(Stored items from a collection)
══════════

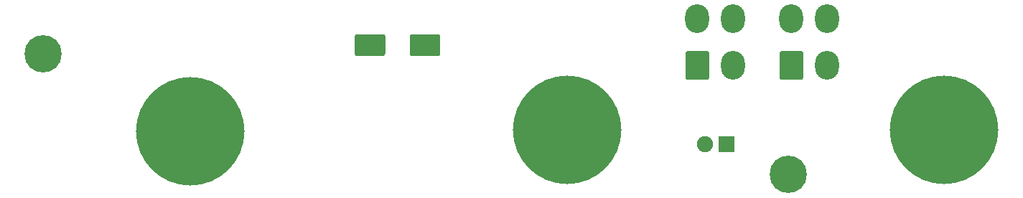
<source format=gbr>
G04 #@! TF.GenerationSoftware,KiCad,Pcbnew,(5.1.6)-1*
G04 #@! TF.CreationDate,2021-02-10T20:40:58+11:00*
G04 #@! TF.ProjectId,ELEC Panel Panel PCB V2,454c4543-2050-4616-9e65-6c2050616e65,rev?*
G04 #@! TF.SameCoordinates,Original*
G04 #@! TF.FileFunction,Soldermask,Bot*
G04 #@! TF.FilePolarity,Negative*
%FSLAX46Y46*%
G04 Gerber Fmt 4.6, Leading zero omitted, Abs format (unit mm)*
G04 Created by KiCad (PCBNEW (5.1.6)-1) date 2021-02-10 20:40:58*
%MOMM*%
%LPD*%
G01*
G04 APERTURE LIST*
%ADD10C,4.400000*%
%ADD11C,12.800000*%
%ADD12O,2.800000X3.400000*%
%ADD13C,1.900000*%
%ADD14R,1.900000X1.900000*%
G04 APERTURE END LIST*
D10*
G04 #@! TO.C,5*
X40411400Y-125780800D03*
G04 #@! TD*
G04 #@! TO.C,4*
X128295400Y-140068300D03*
G04 #@! TD*
D11*
G04 #@! TO.C,1*
X57810400Y-134979916D03*
X57810400Y-134979916D03*
G04 #@! TD*
G04 #@! TO.C,2*
X102260400Y-134797800D03*
X102260400Y-134797800D03*
G04 #@! TD*
G04 #@! TO.C,3*
X146710400Y-134797800D03*
X146710400Y-134797800D03*
G04 #@! TD*
D12*
G04 #@! TO.C,J2*
X132870000Y-121680000D03*
X128670000Y-121680000D03*
X132870000Y-127180000D03*
G36*
G01*
X127270000Y-128620740D02*
X127270000Y-125739260D01*
G75*
G02*
X127529260Y-125480000I259260J0D01*
G01*
X129810740Y-125480000D01*
G75*
G02*
X130070000Y-125739260I0J-259260D01*
G01*
X130070000Y-128620740D01*
G75*
G02*
X129810740Y-128880000I-259260J0D01*
G01*
X127529260Y-128880000D01*
G75*
G02*
X127270000Y-128620740I0J259260D01*
G01*
G37*
G04 #@! TD*
G04 #@! TO.C,J1*
X121780000Y-121680000D03*
X117580000Y-121680000D03*
X121780000Y-127180000D03*
G36*
G01*
X116180000Y-128620740D02*
X116180000Y-125739260D01*
G75*
G02*
X116439260Y-125480000I259260J0D01*
G01*
X118720740Y-125480000D01*
G75*
G02*
X118980000Y-125739260I0J-259260D01*
G01*
X118980000Y-128620740D01*
G75*
G02*
X118720740Y-128880000I-259260J0D01*
G01*
X116439260Y-128880000D01*
G75*
G02*
X116180000Y-128620740I0J259260D01*
G01*
G37*
G04 #@! TD*
D13*
G04 #@! TO.C,D1*
X118510000Y-136460000D03*
D14*
X121050000Y-136460000D03*
G04 #@! TD*
G04 #@! TO.C,C1*
G36*
G01*
X83670000Y-125820000D02*
X83670000Y-123740000D01*
G75*
G02*
X83930000Y-123480000I260000J0D01*
G01*
X87010000Y-123480000D01*
G75*
G02*
X87270000Y-123740000I0J-260000D01*
G01*
X87270000Y-125820000D01*
G75*
G02*
X87010000Y-126080000I-260000J0D01*
G01*
X83930000Y-126080000D01*
G75*
G02*
X83670000Y-125820000I0J260000D01*
G01*
G37*
G36*
G01*
X77170000Y-125820000D02*
X77170000Y-123740000D01*
G75*
G02*
X77430000Y-123480000I260000J0D01*
G01*
X80510000Y-123480000D01*
G75*
G02*
X80770000Y-123740000I0J-260000D01*
G01*
X80770000Y-125820000D01*
G75*
G02*
X80510000Y-126080000I-260000J0D01*
G01*
X77430000Y-126080000D01*
G75*
G02*
X77170000Y-125820000I0J260000D01*
G01*
G37*
G04 #@! TD*
M02*

</source>
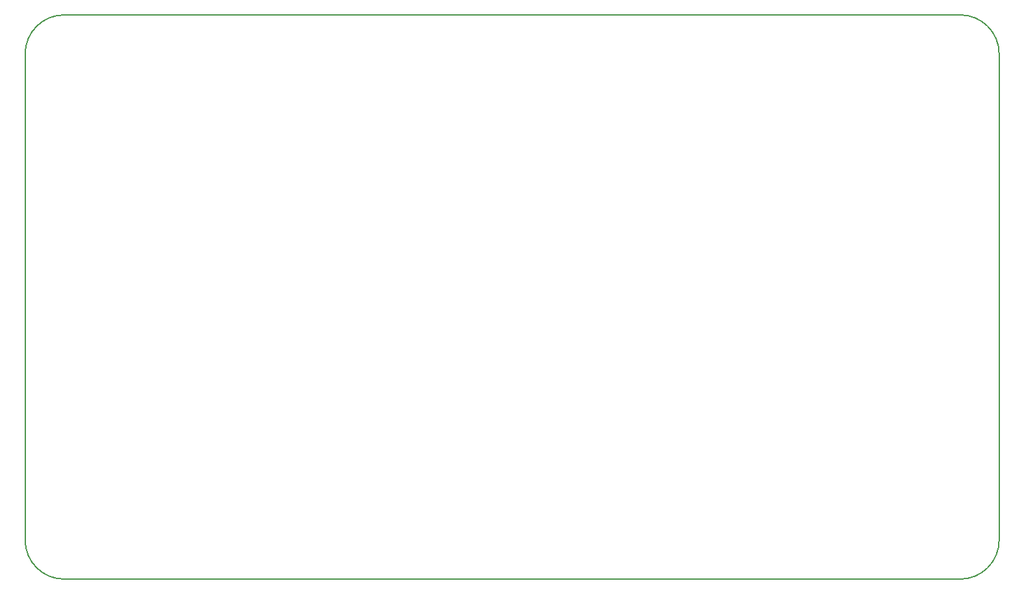
<source format=gm1>
%TF.GenerationSoftware,KiCad,Pcbnew,(5.0.0)*%
%TF.CreationDate,2018-10-23T17:22:46+02:00*%
%TF.ProjectId,S80 Clock Power Reset,53383020436C6F636B20506F77657220,1.0*%
%TF.SameCoordinates,Original*%
%TF.FileFunction,Profile,NP*%
%FSLAX46Y46*%
G04 Gerber Fmt 4.6, Leading zero omitted, Abs format (unit mm)*
G04 Created by KiCad (PCBNEW (5.0.0)) date 10/23/18 17:22:46*
%MOMM*%
%LPD*%
G01*
G04 APERTURE LIST*
%ADD10C,0.200000*%
G04 APERTURE END LIST*
D10*
X213360000Y-135890000D02*
X213360000Y-72390000D01*
X91440000Y-140970000D02*
X208280000Y-140970000D01*
X86360000Y-72390000D02*
X86360000Y-135890000D01*
X208280000Y-67310000D02*
X91440000Y-67310000D01*
X208280000Y-67310000D02*
G75*
G02X213360000Y-72390000I0J-5080000D01*
G01*
X213360000Y-135890000D02*
G75*
G02X208280000Y-140970000I-5080000J0D01*
G01*
X91440000Y-140970000D02*
G75*
G02X86360000Y-135890000I0J5080000D01*
G01*
X86360000Y-72390000D02*
G75*
G02X91440000Y-67310000I5080000J0D01*
G01*
M02*

</source>
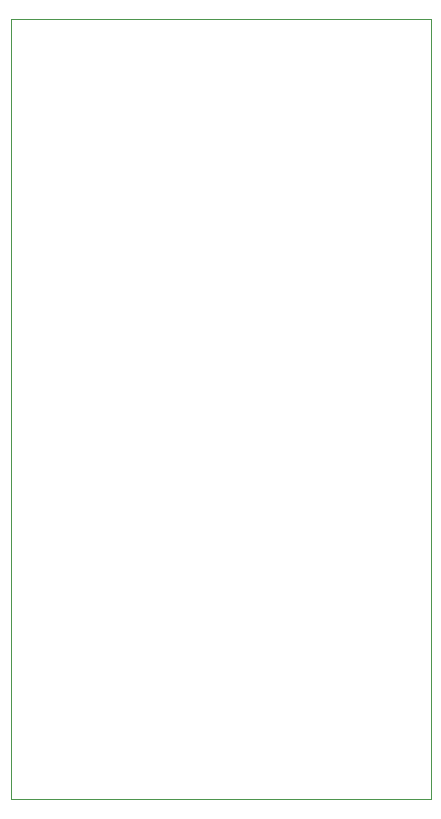
<source format=gbr>
%TF.GenerationSoftware,KiCad,Pcbnew,5.1.10-88a1d61d58~90~ubuntu20.04.1*%
%TF.CreationDate,2021-11-29T14:26:43+09:00*%
%TF.ProjectId,auto-headlight-control-system,6175746f-2d68-4656-9164-6c696768742d,rev?*%
%TF.SameCoordinates,Original*%
%TF.FileFunction,Profile,NP*%
%FSLAX46Y46*%
G04 Gerber Fmt 4.6, Leading zero omitted, Abs format (unit mm)*
G04 Created by KiCad (PCBNEW 5.1.10-88a1d61d58~90~ubuntu20.04.1) date 2021-11-29 14:26:43*
%MOMM*%
%LPD*%
G01*
G04 APERTURE LIST*
%TA.AperFunction,Profile*%
%ADD10C,0.050000*%
%TD*%
G04 APERTURE END LIST*
D10*
X134620000Y-100330000D02*
X134620000Y-34290000D01*
X170180000Y-100330000D02*
X134620000Y-100330000D01*
X170180000Y-34290000D02*
X170180000Y-100330000D01*
X134620000Y-34290000D02*
X170180000Y-34290000D01*
M02*

</source>
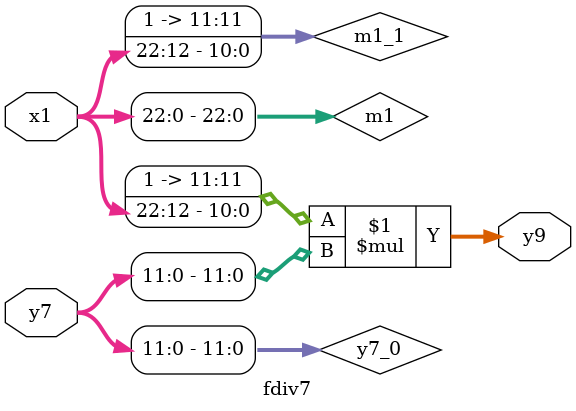
<source format=sv>
`default_nettype none

module fdiv7(
  input wire [31:0] x1,
  input wire [23:0] y7,
  output wire [23:0] y9 );

  wire [22:0] m1;
  assign m1 = x1[22:0];
  
  wire [11:0] m1_1, y7_0;
  assign m1_1 = {1'b1, m1[22:12]};
  assign y7_0 = y7[11:0];

  assign y9 = m1_1 * y7_0;

endmodule

`default_nettype wire

</source>
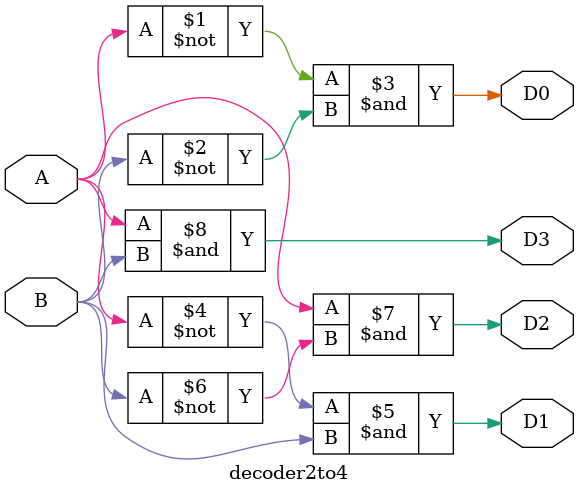
<source format=sv>
module decoder2to4(
    input wire A, B,
    output wire D0, D1, D2, D3
);

assign D0 = ~A & ~B; 
assign D1 = ~A &  B; 
assign D2 =  A & ~B; 
assign D3 =  A &  B; 

endmodule

</source>
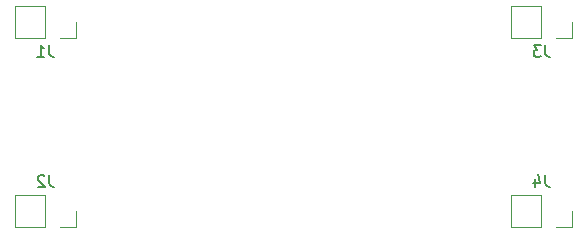
<source format=gbr>
%TF.GenerationSoftware,KiCad,Pcbnew,(6.0.6)*%
%TF.CreationDate,2022-08-22T11:18:43+02:00*%
%TF.ProjectId,nixieboi_psu,6e697869-6562-46f6-995f-7073752e6b69,rev?*%
%TF.SameCoordinates,Original*%
%TF.FileFunction,Legend,Bot*%
%TF.FilePolarity,Positive*%
%FSLAX46Y46*%
G04 Gerber Fmt 4.6, Leading zero omitted, Abs format (unit mm)*
G04 Created by KiCad (PCBNEW (6.0.6)) date 2022-08-22 11:18:43*
%MOMM*%
%LPD*%
G01*
G04 APERTURE LIST*
%ADD10C,0.150000*%
%ADD11C,0.120000*%
%ADD12R,1.905000X2.000000*%
%ADD13O,1.905000X2.000000*%
%ADD14C,2.600000*%
%ADD15R,1.600000X1.600000*%
%ADD16C,1.600000*%
%ADD17R,1.700000X1.700000*%
%ADD18O,1.700000X1.700000*%
%ADD19C,0.800000*%
G04 APERTURE END LIST*
D10*
%TO.C,J4*%
X135838333Y-74452380D02*
X135838333Y-75166666D01*
X135885952Y-75309523D01*
X135981190Y-75404761D01*
X136124047Y-75452380D01*
X136219285Y-75452380D01*
X134933571Y-74785714D02*
X134933571Y-75452380D01*
X135171666Y-74404761D02*
X135409761Y-75119047D01*
X134790714Y-75119047D01*
%TO.C,J2*%
X93838333Y-74452380D02*
X93838333Y-75166666D01*
X93885952Y-75309523D01*
X93981190Y-75404761D01*
X94124047Y-75452380D01*
X94219285Y-75452380D01*
X93409761Y-74547619D02*
X93362142Y-74500000D01*
X93266904Y-74452380D01*
X93028809Y-74452380D01*
X92933571Y-74500000D01*
X92885952Y-74547619D01*
X92838333Y-74642857D01*
X92838333Y-74738095D01*
X92885952Y-74880952D01*
X93457380Y-75452380D01*
X92838333Y-75452380D01*
%TO.C,J3*%
X135833333Y-63452380D02*
X135833333Y-64166666D01*
X135880952Y-64309523D01*
X135976190Y-64404761D01*
X136119047Y-64452380D01*
X136214285Y-64452380D01*
X135452380Y-63452380D02*
X134833333Y-63452380D01*
X135166666Y-63833333D01*
X135023809Y-63833333D01*
X134928571Y-63880952D01*
X134880952Y-63928571D01*
X134833333Y-64023809D01*
X134833333Y-64261904D01*
X134880952Y-64357142D01*
X134928571Y-64404761D01*
X135023809Y-64452380D01*
X135309523Y-64452380D01*
X135404761Y-64404761D01*
X135452380Y-64357142D01*
%TO.C,J1*%
X93833333Y-63452380D02*
X93833333Y-64166666D01*
X93880952Y-64309523D01*
X93976190Y-64404761D01*
X94119047Y-64452380D01*
X94214285Y-64452380D01*
X92833333Y-64452380D02*
X93404761Y-64452380D01*
X93119047Y-64452380D02*
X93119047Y-63452380D01*
X93214285Y-63595238D01*
X93309523Y-63690476D01*
X93404761Y-63738095D01*
D11*
%TO.C,J4*%
X135505000Y-78830000D02*
X132905000Y-78830000D01*
X135505000Y-76170000D02*
X132905000Y-76170000D01*
X138105000Y-78830000D02*
X138105000Y-77500000D01*
X136775000Y-78830000D02*
X138105000Y-78830000D01*
X135505000Y-78830000D02*
X135505000Y-76170000D01*
X132905000Y-78830000D02*
X132905000Y-76170000D01*
%TO.C,J2*%
X94775000Y-78830000D02*
X96105000Y-78830000D01*
X90905000Y-78830000D02*
X90905000Y-76170000D01*
X93505000Y-78830000D02*
X90905000Y-78830000D01*
X93505000Y-78830000D02*
X93505000Y-76170000D01*
X96105000Y-78830000D02*
X96105000Y-77500000D01*
X93505000Y-76170000D02*
X90905000Y-76170000D01*
%TO.C,J3*%
X136775000Y-62830000D02*
X138105000Y-62830000D01*
X135505000Y-62830000D02*
X135505000Y-60170000D01*
X135505000Y-60170000D02*
X132905000Y-60170000D01*
X132905000Y-62830000D02*
X132905000Y-60170000D01*
X135505000Y-62830000D02*
X132905000Y-62830000D01*
X138105000Y-62830000D02*
X138105000Y-61500000D01*
%TO.C,J1*%
X96105000Y-62830000D02*
X96105000Y-61500000D01*
X93505000Y-60170000D02*
X90905000Y-60170000D01*
X93505000Y-62830000D02*
X93505000Y-60170000D01*
X94775000Y-62830000D02*
X96105000Y-62830000D01*
X90905000Y-62830000D02*
X90905000Y-60170000D01*
X93505000Y-62830000D02*
X90905000Y-62830000D01*
%TD*%
%LPC*%
D12*
%TO.C,Q1*%
X111960000Y-64945000D03*
D13*
X114500000Y-64945000D03*
X117040000Y-64945000D03*
%TD*%
D14*
%TO.C,L1*%
X112000000Y-73500000D03*
X117000000Y-73500000D03*
%TD*%
D15*
%TO.C,C4*%
X124500000Y-75152651D03*
D16*
X124500000Y-71652651D03*
%TD*%
D15*
%TO.C,C1*%
X104500000Y-75152651D03*
D16*
X104500000Y-71652651D03*
%TD*%
D17*
%TO.C,J4*%
X136775000Y-77500000D03*
D18*
X134235000Y-77500000D03*
%TD*%
D17*
%TO.C,J2*%
X94775000Y-77500000D03*
D18*
X92235000Y-77500000D03*
%TD*%
D17*
%TO.C,J3*%
X136775000Y-61500000D03*
D18*
X134235000Y-61500000D03*
%TD*%
D17*
%TO.C,J1*%
X94775000Y-61500000D03*
D18*
X92235000Y-61500000D03*
%TD*%
D19*
X92000000Y-64500000D03*
X129000000Y-71500000D03*
X99000000Y-74500000D03*
X133500000Y-66000000D03*
X108500000Y-68000000D03*
X124500000Y-67500000D03*
X120500000Y-61000000D03*
X120500000Y-77500000D03*
X91000000Y-73000000D03*
X98500000Y-64500000D03*
X94500000Y-69500000D03*
X108500000Y-77500000D03*
X138000000Y-72000000D03*
X129000000Y-67500000D03*
X108500000Y-61000000D03*
X120500000Y-68000000D03*
X98750000Y-71000000D03*
X130250000Y-69750000D03*
X94500000Y-68250000D03*
X103000000Y-68250000D03*
M02*

</source>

══════════

- [REQUIRED ACTION] Find the lines above with the word "FileFunction". Copy them out.

- [OUTPUT]
G04 #@! TF.FileFunction,Soldermask,Bot*
%TF.FileFunction,Profile,NP*%
%TF.FileFunction,Profile,NP*%
%TF.FileFunction,Legend,Bot*%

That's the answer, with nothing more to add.